We know a helmet covers the head and that “take” refers to taking a hold of something and abiding in it, but what is salvation? The literal translation of the Hebrew name, Jesus, or Jehoshua, is “salvation,” or “Jehovah is salvation.”

“For ‘who has known the mind of the Lord that he may instruct Him?’ But we have the mind of Christ” 1 Corinthians 2:16.

Here again, we see submission to Christ–even our very thoughts. How do you have the mind of Christ? Quite simply, the more time you spend with someone, the more alike you begin to think. This is what Paul spoke of when he said: “And do not be conformed to this world, but be transformed by the renewing of your mind, that you may prove what is that good and acceptable and perfect will of God” Romans 12:2.

Even our greatest offensive weapon, the sword of the Spirit, the Word of God, is Christ himself.

“And the Word became flesh and dwelt among us, and we beheld His glory, the glory as of the only begotten of the Father, full of grace and truth” John 1:14.

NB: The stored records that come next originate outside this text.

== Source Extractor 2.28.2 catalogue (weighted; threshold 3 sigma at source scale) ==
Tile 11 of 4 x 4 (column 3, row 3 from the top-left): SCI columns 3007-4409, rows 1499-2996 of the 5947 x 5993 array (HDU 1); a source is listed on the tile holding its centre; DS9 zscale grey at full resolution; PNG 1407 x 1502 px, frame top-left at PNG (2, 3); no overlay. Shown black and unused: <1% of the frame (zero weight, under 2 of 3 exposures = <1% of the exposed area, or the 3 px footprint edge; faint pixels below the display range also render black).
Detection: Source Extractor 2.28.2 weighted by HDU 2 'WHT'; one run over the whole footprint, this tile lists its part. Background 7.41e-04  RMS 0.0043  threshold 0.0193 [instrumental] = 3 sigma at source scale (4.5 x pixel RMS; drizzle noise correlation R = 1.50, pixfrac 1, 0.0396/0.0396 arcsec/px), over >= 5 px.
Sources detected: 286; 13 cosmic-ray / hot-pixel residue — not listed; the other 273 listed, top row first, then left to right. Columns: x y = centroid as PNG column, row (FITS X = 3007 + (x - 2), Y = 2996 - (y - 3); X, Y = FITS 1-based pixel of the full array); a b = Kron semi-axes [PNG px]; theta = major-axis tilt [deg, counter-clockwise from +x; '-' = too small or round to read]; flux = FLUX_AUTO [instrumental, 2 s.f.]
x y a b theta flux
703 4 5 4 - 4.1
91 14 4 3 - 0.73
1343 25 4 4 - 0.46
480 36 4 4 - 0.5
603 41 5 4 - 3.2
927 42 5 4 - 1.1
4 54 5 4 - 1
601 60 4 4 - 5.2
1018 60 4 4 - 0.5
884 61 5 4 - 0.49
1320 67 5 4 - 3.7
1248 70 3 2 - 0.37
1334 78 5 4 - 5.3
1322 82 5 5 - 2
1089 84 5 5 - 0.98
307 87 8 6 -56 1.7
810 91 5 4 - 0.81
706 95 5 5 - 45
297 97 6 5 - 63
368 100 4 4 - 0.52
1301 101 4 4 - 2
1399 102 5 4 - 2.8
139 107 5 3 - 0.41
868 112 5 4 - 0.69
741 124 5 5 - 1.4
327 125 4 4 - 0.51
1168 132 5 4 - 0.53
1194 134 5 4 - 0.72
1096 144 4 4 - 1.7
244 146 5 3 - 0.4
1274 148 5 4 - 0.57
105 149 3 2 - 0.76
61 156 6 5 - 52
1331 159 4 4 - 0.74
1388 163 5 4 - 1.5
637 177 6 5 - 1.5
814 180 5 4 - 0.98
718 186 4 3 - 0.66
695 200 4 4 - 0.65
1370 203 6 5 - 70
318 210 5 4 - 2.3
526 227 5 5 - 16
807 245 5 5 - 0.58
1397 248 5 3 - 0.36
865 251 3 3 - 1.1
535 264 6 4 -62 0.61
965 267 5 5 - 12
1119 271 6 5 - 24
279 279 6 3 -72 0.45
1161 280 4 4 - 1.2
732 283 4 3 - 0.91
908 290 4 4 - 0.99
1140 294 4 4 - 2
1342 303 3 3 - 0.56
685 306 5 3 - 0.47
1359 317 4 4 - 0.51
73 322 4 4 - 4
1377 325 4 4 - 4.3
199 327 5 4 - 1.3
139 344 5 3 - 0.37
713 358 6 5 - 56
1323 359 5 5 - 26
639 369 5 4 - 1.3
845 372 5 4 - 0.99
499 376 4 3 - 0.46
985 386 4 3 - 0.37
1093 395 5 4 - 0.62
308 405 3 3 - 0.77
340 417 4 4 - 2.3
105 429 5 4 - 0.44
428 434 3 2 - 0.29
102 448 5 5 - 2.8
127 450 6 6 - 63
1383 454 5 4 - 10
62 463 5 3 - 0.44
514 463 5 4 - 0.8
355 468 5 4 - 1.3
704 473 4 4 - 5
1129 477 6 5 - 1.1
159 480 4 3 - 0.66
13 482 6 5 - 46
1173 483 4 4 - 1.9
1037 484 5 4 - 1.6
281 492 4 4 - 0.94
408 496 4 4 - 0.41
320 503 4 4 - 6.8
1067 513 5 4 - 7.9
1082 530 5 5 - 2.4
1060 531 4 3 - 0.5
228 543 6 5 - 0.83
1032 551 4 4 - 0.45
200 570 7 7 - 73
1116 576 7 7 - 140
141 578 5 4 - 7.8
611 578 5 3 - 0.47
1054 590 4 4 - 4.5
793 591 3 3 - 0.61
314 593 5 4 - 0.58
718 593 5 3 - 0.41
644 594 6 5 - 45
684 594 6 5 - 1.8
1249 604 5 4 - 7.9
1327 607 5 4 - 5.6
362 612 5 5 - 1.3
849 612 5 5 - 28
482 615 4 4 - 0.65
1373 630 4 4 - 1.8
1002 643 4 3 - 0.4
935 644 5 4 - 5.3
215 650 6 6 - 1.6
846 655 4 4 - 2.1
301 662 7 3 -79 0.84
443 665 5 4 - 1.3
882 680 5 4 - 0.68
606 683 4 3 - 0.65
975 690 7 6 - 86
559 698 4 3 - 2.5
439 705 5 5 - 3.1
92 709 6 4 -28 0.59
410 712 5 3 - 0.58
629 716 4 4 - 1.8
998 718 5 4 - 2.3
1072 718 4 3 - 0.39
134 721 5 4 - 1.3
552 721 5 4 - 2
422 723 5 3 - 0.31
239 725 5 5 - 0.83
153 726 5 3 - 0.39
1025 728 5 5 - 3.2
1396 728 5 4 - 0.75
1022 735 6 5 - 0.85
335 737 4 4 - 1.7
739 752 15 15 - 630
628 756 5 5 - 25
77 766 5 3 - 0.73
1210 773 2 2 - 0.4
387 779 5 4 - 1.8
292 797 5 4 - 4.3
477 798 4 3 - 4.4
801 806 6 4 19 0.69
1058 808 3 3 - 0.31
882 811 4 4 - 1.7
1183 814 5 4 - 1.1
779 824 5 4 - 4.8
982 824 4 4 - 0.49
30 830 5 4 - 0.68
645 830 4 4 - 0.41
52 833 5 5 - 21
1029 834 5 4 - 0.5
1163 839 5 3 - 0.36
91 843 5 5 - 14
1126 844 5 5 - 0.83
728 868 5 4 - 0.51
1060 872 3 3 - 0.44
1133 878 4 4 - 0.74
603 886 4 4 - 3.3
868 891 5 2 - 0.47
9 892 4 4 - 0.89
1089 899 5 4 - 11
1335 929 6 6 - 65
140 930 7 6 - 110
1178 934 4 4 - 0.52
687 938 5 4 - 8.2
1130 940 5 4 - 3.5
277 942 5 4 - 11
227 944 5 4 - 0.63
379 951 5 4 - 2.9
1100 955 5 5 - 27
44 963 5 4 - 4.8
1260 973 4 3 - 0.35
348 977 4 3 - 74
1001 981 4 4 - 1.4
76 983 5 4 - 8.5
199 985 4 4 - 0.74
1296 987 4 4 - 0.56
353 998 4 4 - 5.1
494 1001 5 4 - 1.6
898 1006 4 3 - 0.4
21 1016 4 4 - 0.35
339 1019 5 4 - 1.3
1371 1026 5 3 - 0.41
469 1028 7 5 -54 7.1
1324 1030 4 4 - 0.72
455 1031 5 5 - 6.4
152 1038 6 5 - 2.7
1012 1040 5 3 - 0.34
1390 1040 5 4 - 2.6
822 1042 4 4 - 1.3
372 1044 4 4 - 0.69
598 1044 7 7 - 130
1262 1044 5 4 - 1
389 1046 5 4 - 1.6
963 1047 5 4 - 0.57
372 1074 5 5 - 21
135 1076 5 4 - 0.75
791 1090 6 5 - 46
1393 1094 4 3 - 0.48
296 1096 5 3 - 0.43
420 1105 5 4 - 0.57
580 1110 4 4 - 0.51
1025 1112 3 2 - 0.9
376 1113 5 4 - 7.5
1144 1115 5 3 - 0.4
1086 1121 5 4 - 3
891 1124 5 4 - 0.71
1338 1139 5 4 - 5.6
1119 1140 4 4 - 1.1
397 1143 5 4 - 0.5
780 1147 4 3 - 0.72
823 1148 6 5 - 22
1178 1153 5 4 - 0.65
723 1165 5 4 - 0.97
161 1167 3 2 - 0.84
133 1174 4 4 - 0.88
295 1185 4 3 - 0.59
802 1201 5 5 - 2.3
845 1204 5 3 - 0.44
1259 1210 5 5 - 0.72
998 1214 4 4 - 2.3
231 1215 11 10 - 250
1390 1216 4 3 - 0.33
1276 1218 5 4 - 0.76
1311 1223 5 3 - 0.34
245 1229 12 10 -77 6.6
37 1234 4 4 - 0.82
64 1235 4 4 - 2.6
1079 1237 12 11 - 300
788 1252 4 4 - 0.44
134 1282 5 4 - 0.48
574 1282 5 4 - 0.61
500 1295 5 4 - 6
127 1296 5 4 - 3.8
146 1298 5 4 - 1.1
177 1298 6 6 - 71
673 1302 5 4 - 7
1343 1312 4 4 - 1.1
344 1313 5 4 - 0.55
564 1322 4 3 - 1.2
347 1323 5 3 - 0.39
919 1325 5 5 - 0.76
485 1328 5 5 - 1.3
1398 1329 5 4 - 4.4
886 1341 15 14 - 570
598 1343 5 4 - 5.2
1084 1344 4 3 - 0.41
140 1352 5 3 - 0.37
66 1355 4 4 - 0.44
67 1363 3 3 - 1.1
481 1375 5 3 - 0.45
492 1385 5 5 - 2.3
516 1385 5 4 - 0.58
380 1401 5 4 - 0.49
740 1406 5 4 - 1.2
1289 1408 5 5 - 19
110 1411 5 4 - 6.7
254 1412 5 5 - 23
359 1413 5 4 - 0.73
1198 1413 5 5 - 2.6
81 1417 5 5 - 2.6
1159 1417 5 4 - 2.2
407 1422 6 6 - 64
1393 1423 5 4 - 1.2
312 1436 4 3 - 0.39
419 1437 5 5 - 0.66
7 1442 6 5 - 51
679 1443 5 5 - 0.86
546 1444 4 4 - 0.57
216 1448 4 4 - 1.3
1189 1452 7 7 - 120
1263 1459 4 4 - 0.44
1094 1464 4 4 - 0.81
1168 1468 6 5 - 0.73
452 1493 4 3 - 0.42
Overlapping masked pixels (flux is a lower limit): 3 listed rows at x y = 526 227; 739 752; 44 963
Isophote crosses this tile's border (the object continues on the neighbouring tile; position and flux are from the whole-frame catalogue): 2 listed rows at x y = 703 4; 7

While Paul used a familiar symbol of power to teach this lesson, we must not get stuck on the physical aspects of it or our ability to “put it on.” We have to go deeper. Think about the ramifications of a soldier putting on the armor of the Roman Army. The soldier was making a public declaration that they were submitting to the authority of Cesar—body, soul, and spirit. They were saying, “I am the right arm of Cesar, acting on his authority.”

For we who are born of the Spirit, we are also called to submit to our Lord and Savior body, soul, and spirit. But we are not called to just “put on” an outfit. We are called to abide in Christ, as He abides in us, allowing Him to work in and through us, renewing our minds, transforming our hearts, and taking back all the enemy has stolen from us in the power of the risen Christ. We are called to conquer.

The beauty with our Lord is that He doesn’t ask us to do anything He has not done Himself.

“He saw that there was no man,
And wondered that there was no intercessor;
Therefore His own arm brought salvation for Him;
And His own righteousness, it sustained Him.
For He put on righteousness as a breastplate,
And a helmet of salvation on His head;”
Isaiah 59:16, 17.

My prayer is that we may all pursue not the armor of God, but the person of God in His Risen Christ. That we may covet time alone with Him above all else, seeking His face, listening for His voice. Believing that He will saturate us with His spirit, showing us great and mighty things we do not know, opening our spiritual eyes and ears, pouring out His Spirit of Wisdom and Revelation. That we may be filled with all His fullness and walk out that fullness as true warriors of God.

In fact, I can think of no greater New Year’s resolution.